一种基于改进TF-IDF关键词提取算法A Keyword Extraction Algorithm Based on Improved TF-IDF

技术领域technical field

本发明涉及一种基于改进TF-IDF关键词提取算法。The invention relates to an improved TF-IDF keyword extraction algorithm.

背景技术Background technique

目前在基于改进TF-IDF关键词提取算法相关方法中,主要缺点表现为:单纯以"词频"衡量一个词的重要性,不够全面,有时重要的词可能出现次数并不多。而且,这种算法无法体现词语的词性信息,属性为名词的词与属性为助词等的词,都被赋予了相同的重要性,这显然是不合理的。其他相关技术中,提取关键词的准确率相对提高了,但是在空间的复杂度上也提高了,现实要求中得不到满足。At present, in the related methods based on the improved TF-IDF keyword extraction algorithm, the main disadvantage is that simply measuring the importance of a word by "word frequency" is not comprehensive enough, and sometimes important words may not appear many times. Moreover, this algorithm cannot reflect the part-of-speech information of words. Words whose attributes are nouns and words whose attributes are particles are given the same importance, which is obviously unreasonable. In other related technologies, the accuracy of keyword extraction is relatively improved, but the complexity of the space is also improved, which cannot meet the actual requirements.

发明内容Contents of the invention

本发明的目的在于克服现有技术的不足,提供一种基于改进TF-IDF关键词提取算法。The purpose of the present invention is to overcome the deficiencies of the prior art and provide a keyword extraction algorithm based on improved TF-IDF.

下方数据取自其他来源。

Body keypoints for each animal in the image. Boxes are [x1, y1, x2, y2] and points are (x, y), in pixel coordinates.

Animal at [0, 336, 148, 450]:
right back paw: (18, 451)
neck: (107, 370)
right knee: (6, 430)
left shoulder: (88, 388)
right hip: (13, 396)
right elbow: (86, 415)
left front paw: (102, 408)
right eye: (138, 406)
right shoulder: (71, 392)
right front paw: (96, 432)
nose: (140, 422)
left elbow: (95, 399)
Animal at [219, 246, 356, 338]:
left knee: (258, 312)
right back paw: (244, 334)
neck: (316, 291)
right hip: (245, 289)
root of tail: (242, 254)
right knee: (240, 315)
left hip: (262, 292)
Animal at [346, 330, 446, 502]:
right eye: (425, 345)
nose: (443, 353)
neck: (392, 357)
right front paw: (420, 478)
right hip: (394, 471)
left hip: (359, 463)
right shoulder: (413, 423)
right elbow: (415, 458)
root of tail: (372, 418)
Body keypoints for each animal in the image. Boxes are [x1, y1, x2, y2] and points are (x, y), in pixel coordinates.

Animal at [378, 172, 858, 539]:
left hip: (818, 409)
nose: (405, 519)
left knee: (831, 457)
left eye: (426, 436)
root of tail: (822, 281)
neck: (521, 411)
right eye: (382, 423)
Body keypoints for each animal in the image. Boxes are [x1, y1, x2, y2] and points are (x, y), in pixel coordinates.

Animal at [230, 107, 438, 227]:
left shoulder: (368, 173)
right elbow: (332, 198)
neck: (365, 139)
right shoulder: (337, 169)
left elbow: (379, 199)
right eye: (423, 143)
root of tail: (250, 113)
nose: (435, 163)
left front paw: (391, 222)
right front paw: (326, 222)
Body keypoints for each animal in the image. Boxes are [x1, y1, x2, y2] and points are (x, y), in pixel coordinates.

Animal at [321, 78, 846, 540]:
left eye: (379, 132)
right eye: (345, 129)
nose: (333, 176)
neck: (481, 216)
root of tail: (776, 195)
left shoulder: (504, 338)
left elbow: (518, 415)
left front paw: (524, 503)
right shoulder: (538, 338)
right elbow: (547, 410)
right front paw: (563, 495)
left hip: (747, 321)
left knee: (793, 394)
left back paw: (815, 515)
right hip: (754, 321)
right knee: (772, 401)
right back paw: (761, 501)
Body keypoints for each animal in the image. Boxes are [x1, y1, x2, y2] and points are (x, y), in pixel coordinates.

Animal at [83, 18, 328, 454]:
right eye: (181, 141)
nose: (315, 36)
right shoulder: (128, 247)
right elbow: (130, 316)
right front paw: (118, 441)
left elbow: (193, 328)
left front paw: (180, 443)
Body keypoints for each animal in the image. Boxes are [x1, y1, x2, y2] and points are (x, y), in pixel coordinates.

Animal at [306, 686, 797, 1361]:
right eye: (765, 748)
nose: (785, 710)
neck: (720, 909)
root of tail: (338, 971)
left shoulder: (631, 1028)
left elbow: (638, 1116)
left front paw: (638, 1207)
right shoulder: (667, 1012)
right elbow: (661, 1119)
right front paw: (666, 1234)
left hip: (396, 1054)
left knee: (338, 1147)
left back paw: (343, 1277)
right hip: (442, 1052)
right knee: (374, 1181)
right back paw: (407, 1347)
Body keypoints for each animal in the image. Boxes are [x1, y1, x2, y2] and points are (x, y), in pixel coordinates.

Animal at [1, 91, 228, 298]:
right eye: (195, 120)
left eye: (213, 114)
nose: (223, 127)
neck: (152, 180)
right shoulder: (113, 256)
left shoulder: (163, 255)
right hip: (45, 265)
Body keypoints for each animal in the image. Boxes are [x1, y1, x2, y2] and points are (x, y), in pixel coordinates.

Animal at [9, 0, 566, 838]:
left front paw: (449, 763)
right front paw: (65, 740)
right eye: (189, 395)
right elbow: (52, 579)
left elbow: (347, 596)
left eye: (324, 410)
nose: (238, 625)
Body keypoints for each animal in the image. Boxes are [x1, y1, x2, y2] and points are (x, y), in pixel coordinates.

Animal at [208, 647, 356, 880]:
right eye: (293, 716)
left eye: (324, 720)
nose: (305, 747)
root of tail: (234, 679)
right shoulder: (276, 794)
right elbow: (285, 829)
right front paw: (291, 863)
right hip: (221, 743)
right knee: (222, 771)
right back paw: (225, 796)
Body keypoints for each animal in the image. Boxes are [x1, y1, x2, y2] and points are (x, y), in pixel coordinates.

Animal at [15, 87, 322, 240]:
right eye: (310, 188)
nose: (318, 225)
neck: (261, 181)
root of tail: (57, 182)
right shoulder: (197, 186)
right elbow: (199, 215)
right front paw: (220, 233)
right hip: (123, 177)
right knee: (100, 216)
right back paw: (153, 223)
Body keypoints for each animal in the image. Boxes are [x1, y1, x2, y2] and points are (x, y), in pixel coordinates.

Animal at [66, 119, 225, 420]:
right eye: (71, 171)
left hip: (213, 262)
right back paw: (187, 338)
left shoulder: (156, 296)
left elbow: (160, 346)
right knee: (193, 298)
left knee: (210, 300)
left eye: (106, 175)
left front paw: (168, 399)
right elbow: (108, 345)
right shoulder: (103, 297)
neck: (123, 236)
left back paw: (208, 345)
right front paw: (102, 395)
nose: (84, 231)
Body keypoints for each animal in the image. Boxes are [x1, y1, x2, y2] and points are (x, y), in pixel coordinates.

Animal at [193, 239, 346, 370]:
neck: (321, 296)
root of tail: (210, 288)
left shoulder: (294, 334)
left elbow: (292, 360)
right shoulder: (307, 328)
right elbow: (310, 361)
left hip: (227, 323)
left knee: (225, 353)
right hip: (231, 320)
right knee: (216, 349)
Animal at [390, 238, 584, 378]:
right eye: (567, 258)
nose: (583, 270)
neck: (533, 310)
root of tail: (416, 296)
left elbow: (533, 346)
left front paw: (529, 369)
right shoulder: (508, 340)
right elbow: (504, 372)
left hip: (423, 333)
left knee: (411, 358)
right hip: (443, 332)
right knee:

本发明采用的技术方案是:The technical scheme adopted in the present invention is:

一种基于改进TF-IDF关键词提取算法,其包括以下步骤:A keyword extraction algorithm based on improved TF-IDF, which comprises the following steps:

S1:将文本的输入形式统一格式化;S1: Uniformly format the input form of the text;

S2:将文本标准格式化,对Stanford NLP加载属性Properties配置文件;S2: Format the text standard, and load the Properties configuration file for Stanford NLP;

S3:在Properties配置文件中根据定义的句子分隔符号,得到文本中的所有句子的集合Sentences;S3: Obtain the set Sentences of all sentences in the text according to the defined sentence separator in the Properties configuration file;

S4:每次从集合Sentences中取出一条句子;S4: Each time a sentence is taken out from the collection Sentences;

S5:获取当前的句子中所有的词语集合Tokens;S5: Obtain all the word set Tokens in the current sentence;

S6:每次从集合Tokens中取出一个token;S6: Take out a token from the collection Tokens each time;

S7:得到当前token的字/词语和词性,并赋予不同的词性以不同的词性权值;S7: Obtain the word/phrase and part of speech of the current token, and assign different part of speech weights to different parts of speech;

S8:计算当前句子中字/词语的总数及其位置百分比;S8: Calculate the total number of words/words and their position percentages in the current sentence;

S9:在前面的操作中,获取了文本中所有的字/词语集合Words;S9: In the previous operation, all the words/word sets Words in the text are obtained;

S10:每次从集合Words取出一个word;S10: take out a word from the set Words each time;

S11:计算当前word的TF以及IDF;S11: Calculate the TF and IDF of the current word;

S12:得到所有word的词性权值、位置权值、TF、IDF后,计算词语的权重W=TF*IDF+词性权值+位置权值,选取词语的权重W权值由大到小前5个word作为关键词输出。S12: After obtaining the part-of-speech weight, position weight, TF, and IDF of all words, calculate the weight W of the word=TF*IDF+part-of-speech weight+position weight, and select the top 5 weight W weights of words from large to small word is output as a keyword.

进一步地,所述步骤S1中统一格式化所包括的参数分别为标题、标签、摘要以及正文;若是对应的参数不存在则输入“”。Further, the parameters included in the unified formatting in the step S1 are title, label, abstract and text respectively; if the corresponding parameters do not exist, enter "".

所述步骤S2中,文本标准格式化首先设定管道中包含的annotators时分别选择分词、分隔、词性标注、识别命名实体4个annotators,这四个annotators是对本发明进行文本处理所必须的;其次,加载各个annotator所需要的包以及设置对应的参数。In said step S2, when the annotators included in the pipeline are first set in the text standard formatting, respectively select word segmentation, separation, part-of-speech tagging, and 4 annotators for identifying named entities, these four annotators are necessary for the text processing of the present invention; secondly , load the packages required by each annotator and set the corresponding parameters.

进一步地,所述步骤S8中计算当前句子中字/词语的总数时除去不能成为关键词的词性的词语。Further, when calculating the total number of characters/phrases in the current sentence in the step S8, the words of parts of speech that cannot become keywords are removed.

进一步地,所述步骤S11,IDF在传统的算法中主要是通过包含了该词语的文档的数量和包含该词语的文档的总数量来比较的,公式如下:Further, in the step S11, the traditional algorithm of IDF mainly compares the number of documents containing the word with the total number of documents containing the word, and the formula is as follows:

其中|D|表示的文件总数,|{j:ti∈dj}|表示包含词语ti的文件总数。Where |D| indicates the total number of documents, and |{j:t i ∈ d j }| indicates the total number of documents containing the word ti.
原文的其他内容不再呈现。